RReliefF works with continuous y. Similar to ReliefF, RReliefF also penalizes the predictors that give different values to neighbors with the same response values, and rewards predictors that give different values to neighbors with different response values. However, RReliefF uses intermediate weights to compute the final predictor weights.

Given two nearest neighbors, assume the following:

• Wdy is the weight of having different values for the response y.

• Wdj is the weight of having different values for the predictor Fj.

• ${W}_{dy\wedge dj}$ is the weight of having different response values and different values for the predictor Fj.

RReliefF first sets the weights Wdy, Wdj, ${W}_{dy\wedge dj}$, and Wj equal to 0. Then, the algorithm iteratively selects a random observation xr, finds the k-nearest observations to xr, and updates, for each nearest neighbor xq, all the intermediate weights as follows:

${W}_{dy}{}^{i}={W}_{dy}{}^{i-1}+{\Delta }_{y}\left({x}_{r},{x}_{q}\right)\cdot {d}_{rq}.$

${W}_{dj}{}^{i}={W}_{dj}{}^{i-1}+{\Delta }_{j}\left({x}_{r},{x}_{q}\right)\cdot {d}_{rq}.$

${W}_{dy\wedge dj}{}^{i}={W}_{dy\wedge dj}{}^{i-1}+{\Delta }_{y}\left({x}_{r},{x}_{q}\right)\cdot {\Delta }_{j}\left({x}_{r},{x}_{q}\right)\cdot {d}_{rq}.$

• The i and i-1 superscripts denote the iteration step number. m is the number of iterations specified by 'updates'.

• ${\Delta }_{y}\left({x}_{r},{x}_{q}\right)$ is the difference in the value of the continuous response y between observations xr and xq. Let yr denote the value of the response for observation xr, and let yq denote the value of the response for observation xq.

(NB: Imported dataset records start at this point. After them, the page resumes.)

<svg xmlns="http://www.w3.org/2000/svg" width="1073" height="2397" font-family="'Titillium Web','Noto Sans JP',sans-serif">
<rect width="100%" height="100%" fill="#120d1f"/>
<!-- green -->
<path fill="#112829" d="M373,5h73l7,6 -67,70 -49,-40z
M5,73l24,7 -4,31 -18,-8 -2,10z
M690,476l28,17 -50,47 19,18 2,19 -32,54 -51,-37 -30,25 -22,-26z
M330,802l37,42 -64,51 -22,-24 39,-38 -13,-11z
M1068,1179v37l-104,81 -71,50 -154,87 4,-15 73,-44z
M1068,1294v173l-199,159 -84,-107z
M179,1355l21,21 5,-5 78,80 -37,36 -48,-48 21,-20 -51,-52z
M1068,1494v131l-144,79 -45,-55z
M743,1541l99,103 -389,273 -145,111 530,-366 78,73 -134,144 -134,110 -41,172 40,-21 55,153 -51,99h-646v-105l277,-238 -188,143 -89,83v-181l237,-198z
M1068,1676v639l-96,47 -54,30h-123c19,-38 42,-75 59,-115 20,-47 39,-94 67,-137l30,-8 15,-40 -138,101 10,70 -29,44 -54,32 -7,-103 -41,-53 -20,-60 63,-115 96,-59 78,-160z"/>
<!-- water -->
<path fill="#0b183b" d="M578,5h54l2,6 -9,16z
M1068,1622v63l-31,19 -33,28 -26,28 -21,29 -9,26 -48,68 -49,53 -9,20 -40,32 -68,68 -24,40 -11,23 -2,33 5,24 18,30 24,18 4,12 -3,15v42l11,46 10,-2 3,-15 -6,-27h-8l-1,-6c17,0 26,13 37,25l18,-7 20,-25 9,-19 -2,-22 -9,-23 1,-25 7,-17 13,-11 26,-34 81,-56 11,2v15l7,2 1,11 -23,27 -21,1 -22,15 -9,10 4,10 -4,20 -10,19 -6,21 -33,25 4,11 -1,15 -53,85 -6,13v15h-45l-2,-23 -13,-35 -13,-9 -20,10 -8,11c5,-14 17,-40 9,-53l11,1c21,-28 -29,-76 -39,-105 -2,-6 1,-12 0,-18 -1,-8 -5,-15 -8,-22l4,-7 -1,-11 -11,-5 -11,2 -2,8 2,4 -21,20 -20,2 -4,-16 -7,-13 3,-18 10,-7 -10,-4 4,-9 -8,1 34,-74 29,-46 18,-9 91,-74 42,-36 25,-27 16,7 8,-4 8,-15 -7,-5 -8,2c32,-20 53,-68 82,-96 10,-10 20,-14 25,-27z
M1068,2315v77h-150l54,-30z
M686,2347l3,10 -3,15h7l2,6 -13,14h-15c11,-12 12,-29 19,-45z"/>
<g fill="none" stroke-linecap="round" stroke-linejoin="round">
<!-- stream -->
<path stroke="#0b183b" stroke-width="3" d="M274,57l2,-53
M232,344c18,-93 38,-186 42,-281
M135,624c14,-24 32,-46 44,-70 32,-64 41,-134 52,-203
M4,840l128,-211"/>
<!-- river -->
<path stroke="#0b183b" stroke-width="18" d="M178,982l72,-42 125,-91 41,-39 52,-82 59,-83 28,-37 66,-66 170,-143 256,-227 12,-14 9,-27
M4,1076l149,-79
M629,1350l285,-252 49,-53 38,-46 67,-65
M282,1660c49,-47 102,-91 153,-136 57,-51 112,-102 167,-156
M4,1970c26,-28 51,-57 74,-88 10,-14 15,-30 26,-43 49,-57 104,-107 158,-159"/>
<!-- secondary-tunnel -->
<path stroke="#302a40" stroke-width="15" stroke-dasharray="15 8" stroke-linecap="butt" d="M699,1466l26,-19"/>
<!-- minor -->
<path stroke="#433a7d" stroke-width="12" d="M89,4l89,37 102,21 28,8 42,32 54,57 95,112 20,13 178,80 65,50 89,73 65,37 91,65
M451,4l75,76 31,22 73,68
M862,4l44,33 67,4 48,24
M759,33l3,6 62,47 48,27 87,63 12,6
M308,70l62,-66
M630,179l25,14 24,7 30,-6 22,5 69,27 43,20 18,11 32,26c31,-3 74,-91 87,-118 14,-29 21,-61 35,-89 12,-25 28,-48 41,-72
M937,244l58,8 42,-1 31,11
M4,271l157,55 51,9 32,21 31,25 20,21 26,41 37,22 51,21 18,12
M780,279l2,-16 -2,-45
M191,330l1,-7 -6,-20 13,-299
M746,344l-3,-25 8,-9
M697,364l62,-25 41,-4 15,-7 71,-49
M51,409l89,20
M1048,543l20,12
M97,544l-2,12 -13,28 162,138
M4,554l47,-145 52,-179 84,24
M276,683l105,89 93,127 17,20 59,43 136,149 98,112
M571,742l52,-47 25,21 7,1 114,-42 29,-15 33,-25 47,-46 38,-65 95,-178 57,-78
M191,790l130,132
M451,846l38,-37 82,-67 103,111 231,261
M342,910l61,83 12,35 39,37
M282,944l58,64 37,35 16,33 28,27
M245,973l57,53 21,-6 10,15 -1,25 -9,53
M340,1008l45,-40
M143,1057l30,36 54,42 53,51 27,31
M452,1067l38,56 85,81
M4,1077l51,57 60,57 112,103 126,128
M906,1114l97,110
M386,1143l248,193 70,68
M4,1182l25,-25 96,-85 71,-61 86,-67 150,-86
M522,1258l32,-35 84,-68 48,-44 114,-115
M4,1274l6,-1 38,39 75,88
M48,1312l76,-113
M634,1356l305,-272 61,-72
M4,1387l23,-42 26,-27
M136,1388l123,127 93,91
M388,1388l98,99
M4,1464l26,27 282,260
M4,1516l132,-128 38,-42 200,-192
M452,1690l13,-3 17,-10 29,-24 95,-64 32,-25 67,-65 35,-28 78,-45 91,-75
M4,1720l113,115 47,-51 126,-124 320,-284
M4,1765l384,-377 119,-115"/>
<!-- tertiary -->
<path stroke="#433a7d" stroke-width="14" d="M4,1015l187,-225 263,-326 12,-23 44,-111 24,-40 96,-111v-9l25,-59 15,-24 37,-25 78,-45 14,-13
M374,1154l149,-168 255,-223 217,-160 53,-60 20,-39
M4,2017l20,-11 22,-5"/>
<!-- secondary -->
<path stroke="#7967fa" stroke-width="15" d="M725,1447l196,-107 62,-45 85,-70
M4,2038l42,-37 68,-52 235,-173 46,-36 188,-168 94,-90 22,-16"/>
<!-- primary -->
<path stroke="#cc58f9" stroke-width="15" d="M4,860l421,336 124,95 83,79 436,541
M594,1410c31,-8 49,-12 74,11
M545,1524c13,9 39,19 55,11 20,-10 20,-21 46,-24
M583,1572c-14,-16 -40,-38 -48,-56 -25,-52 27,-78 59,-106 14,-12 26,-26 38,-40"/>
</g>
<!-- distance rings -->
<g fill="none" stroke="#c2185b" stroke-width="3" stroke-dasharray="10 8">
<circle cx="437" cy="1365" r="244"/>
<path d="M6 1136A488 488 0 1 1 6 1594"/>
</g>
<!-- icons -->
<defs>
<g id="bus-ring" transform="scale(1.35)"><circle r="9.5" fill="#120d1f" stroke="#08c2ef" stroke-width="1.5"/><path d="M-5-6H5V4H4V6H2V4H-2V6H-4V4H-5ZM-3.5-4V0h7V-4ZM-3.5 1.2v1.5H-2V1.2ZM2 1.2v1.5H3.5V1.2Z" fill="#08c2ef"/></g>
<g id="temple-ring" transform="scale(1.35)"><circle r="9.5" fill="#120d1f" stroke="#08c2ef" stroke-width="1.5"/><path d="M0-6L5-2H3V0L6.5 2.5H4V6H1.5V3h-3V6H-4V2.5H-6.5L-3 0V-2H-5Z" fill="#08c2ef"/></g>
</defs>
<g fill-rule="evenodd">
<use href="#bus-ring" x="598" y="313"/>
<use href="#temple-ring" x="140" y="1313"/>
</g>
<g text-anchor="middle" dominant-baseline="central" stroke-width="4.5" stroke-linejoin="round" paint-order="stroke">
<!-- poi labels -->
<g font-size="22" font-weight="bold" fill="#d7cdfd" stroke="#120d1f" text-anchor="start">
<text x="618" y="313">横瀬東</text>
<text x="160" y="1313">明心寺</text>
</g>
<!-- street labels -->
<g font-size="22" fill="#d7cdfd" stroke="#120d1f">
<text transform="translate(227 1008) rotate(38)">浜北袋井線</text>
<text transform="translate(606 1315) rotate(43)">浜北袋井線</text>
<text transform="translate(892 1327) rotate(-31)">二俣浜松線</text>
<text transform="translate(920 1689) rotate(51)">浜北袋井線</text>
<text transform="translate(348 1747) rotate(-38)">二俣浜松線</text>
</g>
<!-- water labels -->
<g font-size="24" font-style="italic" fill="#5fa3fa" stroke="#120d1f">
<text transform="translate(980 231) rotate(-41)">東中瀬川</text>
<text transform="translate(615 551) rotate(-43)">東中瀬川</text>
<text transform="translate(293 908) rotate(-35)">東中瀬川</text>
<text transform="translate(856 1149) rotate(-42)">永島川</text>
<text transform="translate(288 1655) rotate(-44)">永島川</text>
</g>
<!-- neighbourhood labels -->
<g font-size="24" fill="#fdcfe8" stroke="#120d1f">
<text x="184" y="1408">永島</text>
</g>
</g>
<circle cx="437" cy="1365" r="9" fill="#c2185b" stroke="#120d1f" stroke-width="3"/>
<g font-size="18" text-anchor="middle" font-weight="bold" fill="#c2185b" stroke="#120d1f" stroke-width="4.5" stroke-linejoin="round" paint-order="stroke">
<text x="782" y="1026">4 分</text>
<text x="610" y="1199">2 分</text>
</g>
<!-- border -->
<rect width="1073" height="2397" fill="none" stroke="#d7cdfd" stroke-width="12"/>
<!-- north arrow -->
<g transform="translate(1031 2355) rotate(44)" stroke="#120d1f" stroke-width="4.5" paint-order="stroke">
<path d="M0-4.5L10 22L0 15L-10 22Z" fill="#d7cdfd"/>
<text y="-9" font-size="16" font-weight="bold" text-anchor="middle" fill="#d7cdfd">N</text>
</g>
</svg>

${\Delta }_{y}\left({x}_{r},{x}_{q}\right)=\frac{|{y}_{r}-{y}_{q}|}{\text{max}\left(y\right)-\text{min}\left(y\right)}.$

• The ${\Delta }_{j}\left({x}_{r},{x}_{q}\right)$ and drq functions are the same as for ReliefF.

RReliefF calculates the predictor weights Wj after fully updating all the intermediate weights.

${W}_{j}=\frac{{W}_{dy\wedge dj}}{{W}_{dy}}-\frac{{W}_{dj}-{W}_{dy\wedge dj}}{m-{W}_{dy}}.$

## References

[1] Kononenko, I., E. Simec, and M. Robnik-Sikonja. (1997). “Overcoming the myopia of inductive learning algorithms with RELIEFF.” Retrieved from CiteSeerX: https://citeseerx.ist.psu.edu/viewdoc/summary?doi=10.1.1.56.4740

[2] Robnik-Sikonja, M., and I. Kononenko. (1997). “An adaptation of Relief for attribute estimation in regression.” Retrieved from CiteSeerX: https://citeseerx.ist.psu.edu/viewdoc/summary?doi=10.1.1.34.8381

[3] Robnik-Sikonja, M., and I. Kononenko. (2003). “Theoretical and empirical analysis of ReliefF and RReliefF.” Machine Learning, 53, 23–69.